[RFC] Arith dialect versions of affine.apply/min/max

Background and context

affine.apply, affine.min and affine.max are operations that take operands and return a value of type index and an attribute of builtin type AffineMap.

The particularity of the builtin type AffineMap is that it decomposes its operands between so-called “dimensions” and “symbols”. This decomposition was originally motivated by polyhedral compilation and Presburger arithmetic in which we distinguish between:

  1. runtime quantities that follow an arithmetic progression (called “dimensions” in MLIR parlance)
  2. runtime quantities that are constant but statically unknown at compile-time (called “symbols” in MLIR parlance)

For those who remember the Polylib tools :slight_smile:, these were called “domain iterators” and “parameters”.

One interesting property is that the definition of a “dimension” and a “symbol” is not universal: depending on which “op with a region” is considered the root of a particular analysis, the classification of which variable can be interpreted as a “dimension” or a “symbol” may change.

◇ ◇ ◇ ◇ ◇

AIM -> Output the part of the RFC text between "affine.apply, affine.min and" and "builtin type AffineMap.", inclusive, copied word for word. The items have no connection to the RFC text.

[Region labeling entries]
◇ ◇ ◇ ◇ ◇

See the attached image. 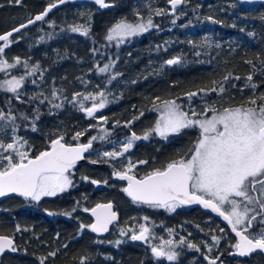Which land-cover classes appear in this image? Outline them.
Listing matches in <instances>:
<instances>
[{"label":"trees","instance_id":"1","mask_svg":"<svg viewBox=\"0 0 264 264\" xmlns=\"http://www.w3.org/2000/svg\"><path fill=\"white\" fill-rule=\"evenodd\" d=\"M51 2L54 0H23L21 5H15L9 3V0H0V5H3L0 7V31L4 29L1 21L5 19L6 14L24 9L34 15ZM158 8L168 10L167 0H114V6L109 9H101L94 3H67L49 15L48 25L45 24L47 21H43L14 35L13 39L18 42L7 49V55H19L29 59L30 66L39 64L40 67L35 75L26 78L24 94L21 97L23 103L11 93L0 90V110L8 113L11 109L12 114L17 117L15 122L20 128V133L32 146L34 156L47 149L50 141L58 135H64L65 142L72 144L76 143L72 140L76 132H84L80 143H87L92 136H96L97 140L93 141L91 150L86 152L89 156H92V150L99 149L105 141L131 135L132 132L143 135L152 128L157 119V113L152 110L156 97H159L160 101L179 97L177 102L187 110L189 101L183 95L185 92L211 87L213 81H221L228 73L241 79L230 80L226 84L227 91L223 97L211 93L203 99L195 97L191 105L198 111L204 107L205 100L215 103L217 108L236 106L253 95L264 94V64H261V61H264V19H261L264 17V3L186 0V3L177 7L175 14L163 16L154 14ZM150 16L158 27L129 37L125 43L119 45L116 41L106 40L108 29L119 20L137 22L141 18L143 21L147 20ZM209 16L220 23L213 24L206 19ZM73 20L75 25L87 26L90 23L89 35L71 33L69 25ZM173 20L175 24L172 23ZM63 28L66 34H62ZM24 32L28 36L25 37V34H22ZM74 37L75 43L72 42ZM205 37H210V48H193L188 43L191 40L197 45H202ZM217 44L219 47H216ZM196 51L201 52L199 57L194 54ZM46 52L49 55H46ZM175 56L182 57L180 64L169 66L164 63ZM248 60L253 63H246ZM105 64L112 65L110 71L105 75L98 73L97 66ZM13 73L24 75L25 69H15L11 71V74ZM116 73L119 75L109 83L111 76ZM249 74L253 76L252 83L258 85L255 91L245 87ZM4 78L5 74L0 73V80ZM44 79L45 82L42 83ZM32 80H36V84H32ZM51 81L53 82L50 83ZM53 88H57L60 98L52 103H62L61 108H54L48 102L52 100L50 90ZM100 90L107 98L102 113L108 123L102 127V122L96 115L95 119L87 117L85 112L79 110V105L72 102L74 93ZM33 96L38 99H30ZM44 97L48 100L41 104L39 101ZM88 105L90 102L86 101L85 106ZM36 109L39 110V120L35 121L37 130L32 131L31 124ZM140 112L144 115L140 116ZM21 114L26 115L28 119H22ZM137 116L139 119H134ZM129 121L132 123L125 126ZM107 129L110 131L107 132ZM198 134V129H186L179 135L169 136V142H135L128 152L132 156V162L147 160L148 163L137 164L133 170L134 174L142 176L172 159L187 156L188 149ZM101 136L105 139H99ZM5 139L6 134L0 131V140L5 142ZM103 158L117 170L124 169L116 161ZM84 164L77 168L86 170L87 164ZM109 178L111 183V176ZM71 179V192L64 193L65 196L61 193V200L55 199L68 202L64 206L57 205L55 201H32L17 195L0 198V234L14 236L18 249L16 252L3 254L0 264H40L42 257H48L45 264H80L82 257L87 258L85 264H166L156 260L148 249H144L143 253L140 250L134 253L127 248L125 256L110 257L109 248L105 243L94 242V247H85L81 245L82 240L74 241L75 237H79L75 236L78 235V230L65 212H68L73 204L80 202L75 200L73 188L77 187L76 181L81 177L72 173ZM117 197V193L108 194L103 200H117ZM101 199L100 195H94L92 203ZM119 202L122 209H134L136 213L141 212L139 207L144 206L134 203L126 195L125 203L122 200ZM190 210V214H183L182 218L196 222L197 225L193 226L196 228L195 236L204 247L200 246V251L194 254L197 255L195 262L189 259V254L185 255L186 253H183V260L178 261L197 263L201 259L200 256L209 254L205 248L206 243H212L213 250L209 254L212 256H218L216 251L226 253L231 250L229 243L224 239H221L218 249H214L216 245L211 242V235L217 233L209 227V214L200 208L193 207ZM148 217L151 218L150 215ZM155 217L158 218L159 215ZM136 218L135 221L138 220L137 216ZM17 226L22 231L16 232ZM201 235L208 237H205L204 241ZM218 236L224 237L223 234ZM203 249L206 251L203 252ZM53 251H56L57 255L49 257L48 254ZM220 260L225 261V258L220 256ZM242 261L245 260L242 258ZM254 263L262 264V261L257 259Z\"/></svg>","mask_w":264,"mask_h":264},{"label":"snow or ice","instance_id":"2","mask_svg":"<svg viewBox=\"0 0 264 264\" xmlns=\"http://www.w3.org/2000/svg\"><path fill=\"white\" fill-rule=\"evenodd\" d=\"M23 0H9V3L21 5ZM69 0H54L47 4L42 12L28 19L26 23H20L12 29L0 33V73L5 74V78L0 80V90L11 93L13 97L20 102L21 89L25 85L27 77L33 76L39 70V64L30 66L27 60H22L19 56L13 57L11 62L6 58V49L10 48L18 41L13 39L14 34L20 33L29 25L37 21H44L48 14L59 5L65 4ZM170 10L158 8L155 15L163 16L175 14L178 6L186 3V0H167ZM94 3L101 9L112 7V4L106 0H94ZM3 7V5H0ZM178 18V17H177ZM213 24L220 23L211 16L206 17ZM264 19V17H261ZM91 21V16H89ZM175 24V20L172 21ZM90 23L85 26L82 24L69 25V30L73 33H80L88 36L90 32ZM153 27H158L153 23L151 16L147 21L143 18L139 22L130 23L126 19H121L110 27L107 31L106 40L116 41L117 45L125 42L129 37H134L149 31ZM43 39V37H41ZM193 47L212 46L210 37H205L202 45H197L193 41H188ZM219 47V44L216 45ZM197 57L201 55L200 51L194 53ZM182 62L181 56H175L166 60L164 63L171 66ZM252 64L251 60L246 61ZM264 64V61H261ZM23 67L25 74L12 75V69ZM112 65L105 64L99 68V72L106 73L110 71ZM255 67V65H253ZM119 73L113 74L109 80L116 79ZM43 75L41 74V79ZM241 79L239 76L233 77L232 73L223 76L221 81H213L211 87L199 88L196 91H188L183 95L189 101V107L185 110L178 98L160 101L156 97L152 104V110L159 113L154 126L146 131L142 136L132 132L127 141L122 144L120 151H105L103 157L117 159L123 157L132 147L134 141L147 140L153 133L161 138L167 139L170 135H179L186 129H198V136L191 148L188 149L187 156H181L178 159H172L159 168H154L142 176L134 174L133 170L137 164H147V160H139L133 163L130 159L123 170L113 171L112 175L119 180L127 181V185L121 189L134 203L144 204L152 208H163L173 212L176 208L183 205L198 204L205 209H210L216 213L230 226L234 233L235 242L230 243L232 251L230 255L239 257H248L254 253H264V94L253 95L247 101L236 106H227L217 108L215 103L204 101V107L197 111L192 108L191 102L195 97L208 96L216 93L223 97L226 93V84L232 80ZM248 84L253 91L258 87L252 83L253 76L249 74L246 77ZM36 84V80L31 81ZM235 87V85H232ZM41 95H43L41 93ZM52 100L47 97L40 99V103L46 100L52 107L61 108L62 103H52L59 99L58 90L53 89ZM30 99H38L33 96ZM92 101L90 107H86L84 101ZM72 102H78L79 110L85 112L87 117L96 118L95 113L106 106L107 98L103 91L93 95L74 93ZM158 102V103H157ZM35 118L31 124V130L36 131V120H39V110L36 109ZM144 113L140 112V116ZM22 119H28L26 115L21 114ZM17 117L12 114L11 109L8 113L0 110V121H4V127H12L13 133L17 130L15 124ZM104 123H107L106 117H100ZM134 119H139V116ZM119 123V122H117ZM127 122L125 126L131 124ZM84 132H76L72 136L75 144L65 142L64 135H58L52 139L46 150L40 151L32 156L30 149L26 147L27 141L15 134L11 137V142L5 143L0 140V197L7 196L10 193L17 194L32 201H40L43 197H54L67 191L73 186L71 179L72 170L77 163L85 159V153L97 140L92 136L87 143H80V137ZM99 139H105L104 136ZM98 161L92 160L95 164ZM88 180L87 176L82 177ZM91 183L98 185L101 182L91 180ZM107 184V181H103ZM75 210V209H74ZM83 211L91 212L95 218L91 224H81V231L85 228L93 233H105L109 231V225L117 220V213L113 211L111 202L106 204H97L95 207ZM50 215L52 213H49ZM148 221V217L143 218ZM254 228L258 230L253 231ZM22 229L17 226L16 232ZM27 231V229H23ZM172 229H168L169 234ZM224 232V229H220ZM130 235L133 241L150 242L155 237L146 224H140L138 230L135 228L120 229L121 236ZM224 237L211 235V241L218 246ZM103 243V241H100ZM123 241L116 240V245ZM112 243V242H110ZM188 249H194L199 252L200 248L186 238L181 237L179 241L174 239L160 238L159 244H151V253L156 258H166L168 261H176L179 252L178 247L185 246ZM67 247V245H65ZM207 252H212V246L205 244ZM6 250L12 252L18 251L14 236L0 235V254ZM204 254L207 264H217L219 256L212 257ZM56 251L50 252L49 257H55ZM48 257L40 258V264H45ZM86 257L80 259V264H85ZM222 264V262H221Z\"/></svg>","mask_w":264,"mask_h":264},{"label":"flooded vegetation","instance_id":"3","mask_svg":"<svg viewBox=\"0 0 264 264\" xmlns=\"http://www.w3.org/2000/svg\"><path fill=\"white\" fill-rule=\"evenodd\" d=\"M112 1V0H111ZM114 2V0H113ZM169 10V8H167ZM45 21H48V19H46ZM72 22H75L74 20ZM75 38V37H74ZM47 53V52H46ZM48 54V53H47ZM46 54V55H47ZM49 55V54H48ZM54 89V88H53ZM53 89L50 90V92L53 91ZM113 140V139H112ZM148 140H152V141H165V142H169L168 139H164V138H149ZM46 150V149H44ZM98 149H94L92 150V156L86 155L85 154V160L83 163L77 165L73 170L72 173L74 174H79L81 179L76 181V186L73 189L75 190V200L80 201L78 204H73V206L71 207V209L65 213H67V215L70 217V219L73 220V223L76 225V228L78 230V235L76 234L75 236H79V237H75L74 241H79L82 240V244L85 247H94L96 243H99L100 241H103V243H105L110 251L109 256L110 257H117V256H125L126 253V249L128 251H132L134 253H137L139 250L143 253L144 249H148L151 252V243L149 242H144V241H133L131 240L129 237L131 235V233H129V235L127 236H121L120 235V229H129V228H135L138 230L139 228V223L137 221L134 220V218H136V216L139 219H142L144 221V223L141 224H146V226H148L150 228L151 233H154L155 227L160 226V227H166L168 229H172V234L174 236H176L178 238V240H180L181 237L186 238L188 241L195 243L197 246L204 247L202 245V243L199 242V239L197 241L196 239V228L194 229L193 226L197 225L195 221L193 220H188V219H184L182 218V216H184L183 214H190V208H200L204 211H206L209 215V227H212V230H214L213 232H216V235H221L223 234L224 236V240L226 243H234L235 242V236L234 234L231 232L229 226L227 225V223L225 221H223L222 218L218 217L216 214L206 210L203 207H199V206H189V205H183L180 206L178 208H176L175 211L173 212H169L166 209L163 208H152L149 207L147 205L144 204H138V205H144L142 207H139L142 209L141 212H134V209H122L119 200L124 201L125 203V195L123 194V192L121 191V189L123 187H125V184H121V183H117L114 181L113 177H112V172L113 170H117L116 167H114L111 163H109L108 161H105L103 158V155H101L98 151H96ZM33 156V155H32ZM92 160H96L98 161L97 163L93 164L91 163ZM87 164L86 170H83V168L78 166H81L83 164ZM84 164V165H85ZM118 171V170H117ZM87 176L89 179L88 180H84L82 177ZM111 176V183H110V177ZM91 180H98L100 181L101 185L100 187H97L96 185L91 183ZM107 181V184L103 183V181ZM119 185V186H118ZM118 194L117 200H112V199H107V200H103V198L105 197V195L111 194V195H115ZM94 195H100V197H102L101 200L97 201L96 203H92L93 202V198ZM57 198H59V200H61V195H59ZM63 199H68V197H63ZM131 200V199H130ZM103 202H111L113 204V211H115L118 215L117 220L115 222H113L110 226H109V231L107 232V234L103 235V236H99L95 233H93L90 229L85 228L81 231L80 229V225L81 224H91L93 223V218L85 211H83L84 208H88L91 209L93 206H95L98 203H103ZM123 204V203H121ZM129 204V203H128ZM137 204V203H136ZM75 209V210H74ZM132 211V212H130ZM152 211V212H150ZM199 212V211H198ZM202 213V212H201ZM203 214V213H202ZM148 215L151 216L148 217ZM159 215V217H155V216ZM204 215V214H203ZM127 216V217H126ZM147 216L149 219L148 221H145L143 218ZM124 218V219H122ZM220 229H224V232H220ZM258 230L257 228H254L253 231ZM232 236H230V234ZM159 238V236H156ZM202 238V240L205 241V237H203L202 235L200 236ZM116 240H121L123 241L121 244L116 245L114 242ZM112 242V243H110ZM187 247H185L186 249ZM206 248V247H205ZM214 249H218L217 246L214 247ZM203 252L206 250H202ZM232 251L229 250L226 253H224V251H216V253L218 254V256L225 258V261H221L219 260L217 262V264H219V262H222L223 264H255L254 262L257 261V259H259L260 261H262V264H264V253H254L248 257H242L245 261H242V258L237 257V256H232L229 253ZM183 253H186L185 255L188 254V251L185 252L184 248H182L180 250V254H179V259L183 260ZM182 254V256H181ZM153 256V255H152ZM212 256V255H211ZM154 257V256H153ZM201 259L197 261V263L194 264H207L206 260L204 259V255L200 256ZM212 257H216V256H212ZM156 258V257H155ZM196 259V255H192V257H190L189 259L192 260ZM178 259V260H179ZM156 260L162 261L166 264H189L187 261H175L173 262H169L168 260L164 259V258H156ZM163 264V263H162Z\"/></svg>","mask_w":264,"mask_h":264},{"label":"rangeland","instance_id":"4","mask_svg":"<svg viewBox=\"0 0 264 264\" xmlns=\"http://www.w3.org/2000/svg\"><path fill=\"white\" fill-rule=\"evenodd\" d=\"M113 1V0H112ZM31 17V13H29V12H27L26 10H24V9H19L18 11H16V12H14V13H10V14H6L5 15V19L3 20V21H1V24L4 26V29L3 30H1L0 32H3V31H6V30H9V29H11L12 27H15L16 25H18V24H20V23H22V22H25L28 18H30ZM49 21L50 20H48L45 24L46 25H48L49 24ZM120 21V20H119ZM145 22L147 21V20H144ZM137 22H139V21H137ZM117 23V22H116ZM130 23H136V22H130ZM115 24V23H114ZM113 24V25H114ZM70 25H75V22H72ZM112 25V26H113ZM111 26V27H112ZM64 30H63V32H62V34H66L67 32H66V30H65V28H63ZM70 31V30H69ZM71 33H73V32H71ZM22 34H25V37L26 36H28V34L27 33H22ZM62 34L60 33L59 35L60 36H62ZM23 36V35H22ZM56 37H57V34H56ZM18 38H20V37H18ZM130 38H132V37H130ZM129 39V38H128ZM72 42L73 43H75L76 42V38H72ZM125 43V42H124ZM48 55V54H47ZM16 56H19V55H15V56H11V57H9L8 55H7V49H6V58L7 59H9V61L11 62V60H12V58L13 57H16ZM22 60H27L28 61V63L30 64V61H29V59H25V58H23V57H21V56H19ZM101 67H103V66H101ZM101 67H99V66H97V72L98 73H100V74H103V75H105L106 73H101V72H99V68H101ZM21 68H23V67H17V68H15L17 71H19ZM15 69H12V70H10V71H13V70H15ZM12 75H14V73L12 74ZM16 76H20V75H16ZM2 80V79H1ZM45 82V79L44 80H42V83H44ZM53 81H51L50 83H52ZM98 87H100V86H98ZM23 89H24V87L20 90L21 91V93H22V95L24 94L23 93ZM57 89V88H56ZM101 91V90H100ZM100 91H97V92H89V91H85V92H82V94H85V95H87V94H89V93H91V94H93V95H95V94H97L98 92H100ZM59 92V91H58ZM22 97V96H21ZM193 99H195V98H193ZM89 102H90V105H88L87 107H90L91 106V104H92V101L91 100H89ZM77 104H78V102H77ZM84 104H86V101H84ZM79 105V104H78ZM192 108H195L196 109V107H194V106H192V105H190ZM189 107V106H188ZM104 109V108H103ZM103 109H101V110H99V111H97L96 113H95V115H96V117L99 119L100 117H105L104 115H103V113H102V110ZM197 110V109H196ZM198 111V110H197ZM155 112H157V111H155ZM158 115H159V113L157 112V118H158ZM100 120V119H99ZM101 122H102V124L100 125V127H102V126H104V125H106L107 123H108V121H107V123H104L103 122V120H100ZM4 124H5V122L4 121H0V131L1 132H3V133H5L6 134V136H7V139H5V143H8V142H11V137L13 136V134H15L16 136H18V137H22L24 140H26L27 141V139L26 138H24V136L20 133V128L19 127H17V130H16V132L15 133H13V130H12V127L9 125L8 127H4ZM15 124H16V122H15ZM17 125V124H16ZM18 126V125H17ZM154 126V125H153ZM152 126V127H153ZM110 131V129H107V132H109ZM139 136H142V135H139ZM171 136V135H170ZM128 137H130V135H126V136H122V137H117V138H114L113 140H108V141H105L102 145H101V147L98 149V150H96V151H98L101 155H103V152H105V151H120L121 150V146H122V144L123 143H125L126 141H127V138ZM155 137H157V138H161V137H159L158 135H156L155 133H153V134H151L150 136H149V138H155ZM148 140V139H147ZM147 140H143V139H141V140H137V141H134V143L135 142H139V141H147ZM133 143V144H134ZM26 147H28L29 149H30V152H31V155H33L34 156V152H32V146L30 145V143L27 141V145H26ZM129 152V151H128ZM128 152L127 153H125L124 154V156L123 157H119V158H117V159H111V160H113V161H116V163H118L119 165H122L124 168H125V165H127V163H128V161H129V159L132 161V156H130L129 154H128ZM69 192H71L70 191V188L67 190V191H65V192H63V194L64 193H69ZM59 195H61V193L60 194H58L57 196H54V197H43V198H41V200L40 201H44L45 203L47 202V201H55L56 203H57V205H62V206H64V204H66V203H68V202H65V201H62V202H59V200H55ZM66 194H64V196H65ZM135 219V218H134ZM137 219V218H136ZM137 222L139 223V224H141V223H144V221L142 220V219H139V220H137ZM125 230L127 231L128 229H126L125 228ZM153 236L155 237L154 239H151L150 240V242L149 243H151V244H159L160 243V238H163V239H174L175 241H179L178 240V238L176 237V236H174L172 233L171 234H169V232H168V228H166V227H160V226H158L157 225V227H155V230H154V233H153ZM156 236H159V238L158 237H156ZM205 237H208V235L207 236H205ZM212 242V241H211ZM210 245L212 246V243H210ZM185 247H186V245L185 246H181V247H178L177 249H176V251L177 252H179V254H180V250L182 249V248H184V250H185V252H187L188 251V254H189V258L190 257H192V255H194V254H196V253H198L197 251H195L194 249H188V248H186L185 249ZM197 256V255H196ZM163 258V257H162ZM164 259H166V258H164ZM179 259V256H178V258H177V260ZM167 260V259H166ZM176 260V261H177ZM192 260H193V258H192ZM170 262V261H169ZM171 262H175V261H171ZM193 262H195V260H193Z\"/></svg>","mask_w":264,"mask_h":264},{"label":"water","instance_id":"5","mask_svg":"<svg viewBox=\"0 0 264 264\" xmlns=\"http://www.w3.org/2000/svg\"><path fill=\"white\" fill-rule=\"evenodd\" d=\"M239 2H241V3H244V4H252V3H264V0H238ZM106 2H108V3H110V4H112V7H113V2H110V1H107L106 0ZM67 3H77V4H80V3H94V0H69V2H67ZM67 3H65V4H67ZM65 4H62V5H59L57 8H60L61 6H63V5H65ZM95 4V3H94ZM96 5V4H95ZM47 6V5H46ZM45 6V7H46ZM98 6V5H97ZM167 6L170 8V5L167 3ZM44 7V8H45ZM112 7H109V8H112ZM57 8H54L50 13H52L55 9H57ZM109 8H107V9H109ZM44 10V9H43ZM42 10V11H43ZM41 11V12H42ZM40 13V12H39ZM39 13H36V14H34L32 17H30L29 19H31V18H34V16L35 15H37V14H39ZM49 13V14H50ZM48 14V15H49ZM172 15V14H171ZM27 22V20L25 21V22H22V23H26ZM41 21H37L35 24H32V25H29V27H27L26 29H29V28H31V27H33V26H35V25H37L38 23H40ZM19 25V24H18ZM18 25H16V26H18ZM15 26V27H16ZM13 28V27H12ZM11 28V29H12ZM26 29H22L21 30V32L22 31H24V30H26ZM10 30V29H9ZM6 31H8V30H6ZM6 31H4V32H6ZM3 33V32H2ZM17 34V33H16ZM15 35V34H14ZM85 160V159H84ZM84 160H81V161H79L78 163H77V165H79V164H81V163H83L84 162ZM76 165V166H77ZM113 171H117V170H113ZM113 173V172H112ZM112 177H113V179H114V181L115 182H117V183H121V184H125V186L127 185V181H122V180H119V179H117L116 177H114L113 175H112ZM100 185L101 184H98V185H96L97 187H100ZM14 195H17V194H14V193H10V194H8L7 196H4V197H0V198H5V197H10V196H14ZM19 196V195H18ZM130 198V197H129ZM131 199V198H130ZM106 203H109V202H103V203H98V204H106ZM97 205V204H96ZM95 205V206H96ZM95 206H93V207H95ZM189 206H199V207H202L201 205H198V204H192V205H189ZM92 207V208H93ZM206 210H208V211H210V212H212L210 209H206ZM92 218H93V222H94V217L91 215V212L89 211V212H87ZM213 213V212H212ZM214 214H216V213H214ZM217 215V214H216ZM218 216V215H217ZM117 217H118V215H117ZM219 217V216H218ZM221 218V217H220ZM115 222V221H114ZM110 226V225H109ZM229 228H230V226H229ZM231 230V229H230ZM95 234H97V235H99V236H103V235H105V234H107V232H105V233H95ZM234 234V233H233ZM0 235H4V234H0ZM4 253H12V251H10V250H6ZM3 253V254H4ZM3 254H0V259H1V257H2V255ZM232 256H234V255H232ZM237 257H239V256H237ZM207 262V261H206ZM219 264H221V262H219ZM223 264V263H222Z\"/></svg>","mask_w":264,"mask_h":264},{"label":"bare ground","instance_id":"6","mask_svg":"<svg viewBox=\"0 0 264 264\" xmlns=\"http://www.w3.org/2000/svg\"><path fill=\"white\" fill-rule=\"evenodd\" d=\"M57 9H58V8H57ZM57 9H55L54 11H56ZM54 11H53V12H54ZM53 12H52V13H53ZM52 13H50V14H52ZM50 14H49V15H50ZM49 15H48V17H49Z\"/></svg>","mask_w":264,"mask_h":264}]
</instances>
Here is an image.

◇ ◇ ◇ ◇ ◇

COMPLETE OUTPUT ->
affine.apply, affine.min and affine.max are operations that take operands and return a value of type index and an attribute of builtin type AffineMap.